L'arbitraire et l’indétermination sont des éléments de la sculpture tinguelienne au même titre que la méthode et la technique, toutes deux rationnelles : maîtrise et conséquence involontaires, méthode, opération réglée et accident s'y côtoient. Les éléments peuvent ainsi être perçus comme des parties, unités, détails et fragments, morceaux, lambeaux.
Animés par des énergies, des forces terrestres, mis en tension par les forces électrique, magnétique, gravitationnelle, nucléaire forte et faible, et en même temps, résultat des aléas, des hasards, c'est l'entropie en marche dans une machine cohérente et unifiée, qui « fonctionne » selon des principes techniques établis, appréhendés et, pour une part au moins, maîtrisés, mais il faut voir cette entropie comme régie par quelque chose de plus grand.
L'objet de récupération, le rebut est communément associé à un déchet, à un reste et est donc perçu de manière péjorative, comme s'il ne servait plus à rien, n'avait plus de valeur. Jean Tinguely, accentue le caractère sale et grinçant de ses machines, les rendant encore davantage répugnantes aux yeux d'un public à l'éducation bourgeoise et académique, mais, en même temps, il les expose dans des lieux d'art : il réenchante alors le déchet, lui retire sa valeur de rien, pour le hisser au sommet de la reconnaissance. Il rend ses assemblages de déchets autonomes, en fait une unité, totalité, identité alors même que, communément, un déchet est un élément sans indépendance, renvoyant à ce qui n'est plus, connoté négativement. Cela crée un malaise évident pour le public qui est renvoyé à ses propres valeurs, se heurte à un objet qu'il ne peut appréhender que de manière paradoxale (cohérence/incohérence).

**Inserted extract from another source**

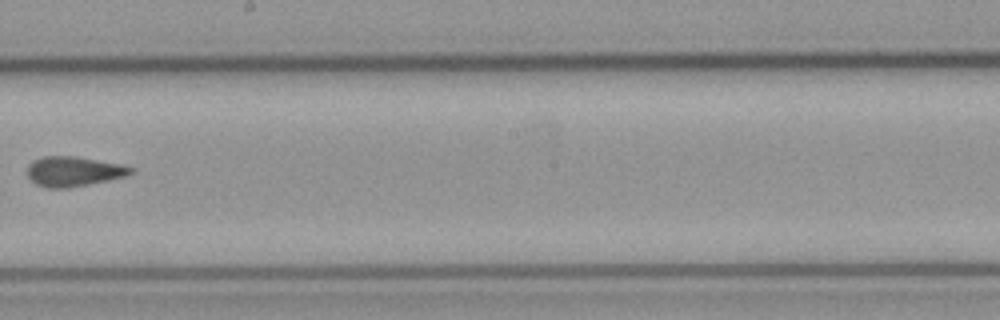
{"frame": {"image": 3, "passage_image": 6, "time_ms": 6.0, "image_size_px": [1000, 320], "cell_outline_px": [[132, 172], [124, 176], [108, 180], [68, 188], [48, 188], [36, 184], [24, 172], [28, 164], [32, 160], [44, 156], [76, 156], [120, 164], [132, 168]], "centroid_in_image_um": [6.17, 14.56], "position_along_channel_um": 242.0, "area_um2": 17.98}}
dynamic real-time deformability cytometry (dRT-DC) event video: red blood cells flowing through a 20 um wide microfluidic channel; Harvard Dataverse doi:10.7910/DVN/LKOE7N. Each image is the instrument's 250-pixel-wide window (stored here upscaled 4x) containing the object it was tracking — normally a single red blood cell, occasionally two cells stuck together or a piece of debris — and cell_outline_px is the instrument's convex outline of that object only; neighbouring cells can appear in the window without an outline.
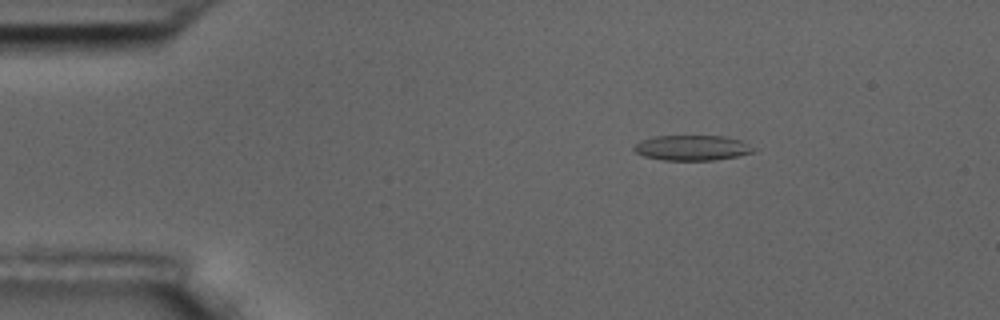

C'est justement dans l'inconfort d'une expérience esthétique, forçant l'ouverture d'esprit pour être appréhendée, car il s'agit d'art, que Tinguely rend possible l'expérience métaphysique, en ce sens qu'il y a dans cet inconfort de l’appréhension, l'interstice d'un au-delà de la compréhension, dans lequel le spectateur est projeté. Ce dernier, ne pouvant pas distinguer la noblesse de la non noblesse, interroge ses propres valeurs : il perçoit unité, cohérence, totalité dans ce qu'il voit, et identité d'une œuvre d'art, mais en même temps, il s'agit d'un assemblage de fragments, d’objets rebuts comme autant d'objets indépendants, arbitraire, déchirés. Or, cela ne peut pas renvoyer à la pauvreté ontologique puisqu'il s'agit d'une œuvre d'art, cela ne peut pas, non plus, être le fruit d'une insuffisance théorique du savoir - puisque en bon technicien, Tinguely a créé une sculpture, une machine qui, une fois mise en marche, se met en mouvement -, ni d'une déficience pratique puisque apparemment, au niveau de l'action et de la production, ça fonctionne à ne pas fonctionner mais cela fonctionne quand même.

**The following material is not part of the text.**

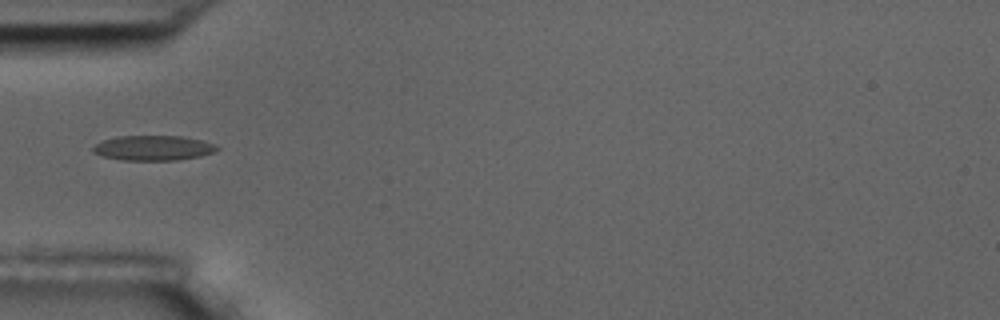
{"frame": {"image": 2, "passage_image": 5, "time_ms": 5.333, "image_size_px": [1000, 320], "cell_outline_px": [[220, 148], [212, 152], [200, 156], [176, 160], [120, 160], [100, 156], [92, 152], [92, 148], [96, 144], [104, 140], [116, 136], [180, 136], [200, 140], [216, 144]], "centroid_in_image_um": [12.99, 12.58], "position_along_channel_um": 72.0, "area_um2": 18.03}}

La joie et la gravité coexistent de cette manière, aussi, dans la sculpture tinguelienne, non pas juste au niveau de la parodie et de l'image de la mort, mais par sa nature même ambivalente, c'est-à-dire la coexistence entre existence fragmentée et fragmentaire, entre une finalité, une organisation implicite d’œuvre d'art en tant que forme cohérente et organisée, dont l'origine est attribuable à l'artiste (en tant qu'elle est sa création). On y trouve la joie de la perpétuelle nouveauté, de la création permanente, de la vie mais aussi l’irrémédiable renvoi à la perte et au manque liée à son caractère fragmentaire qui lui donne une apparente discontinuité, mais interdisant aussi de saisir les origines de leurs fonctions ultérieures et dont pourtant ils sont les vestiges, les ruines. On y trouve donc la gravité de la déchéance, de l’obsolescence, de la perte, de la mort, perte du sens, précarité, incomplétude, impossible intelligibilité, angoisse de l’insaisissable sens et de l'indétermination. Obscurité, lacune, existence fragmentaire, approximation, infini, ouverture perpétuelle, ce sont donc autant d'antagonismes qui coexistent et mettent en tension le spectateur dans un interstice métaphysique dualiste : l'opposition ainsi mise en évidence est celle de la nature même de la sculpture et de la nature (entre sa nature fragmentaire, disséminée, indéterminée, opaque, entropique, insaisissable et chaotique) qui renvoie à la métaphysique platonicienne – à la fois, à son unité substantielle d’œuvre d'art, rendant la réalité simple, unitaire, possédant une identité propre et donc existant en soi et pour soi. Comme Dieu (le Bien, le Beau, le Vrai), dans la métaphysique occidentale n'a pas besoin d'autre chose pour exister.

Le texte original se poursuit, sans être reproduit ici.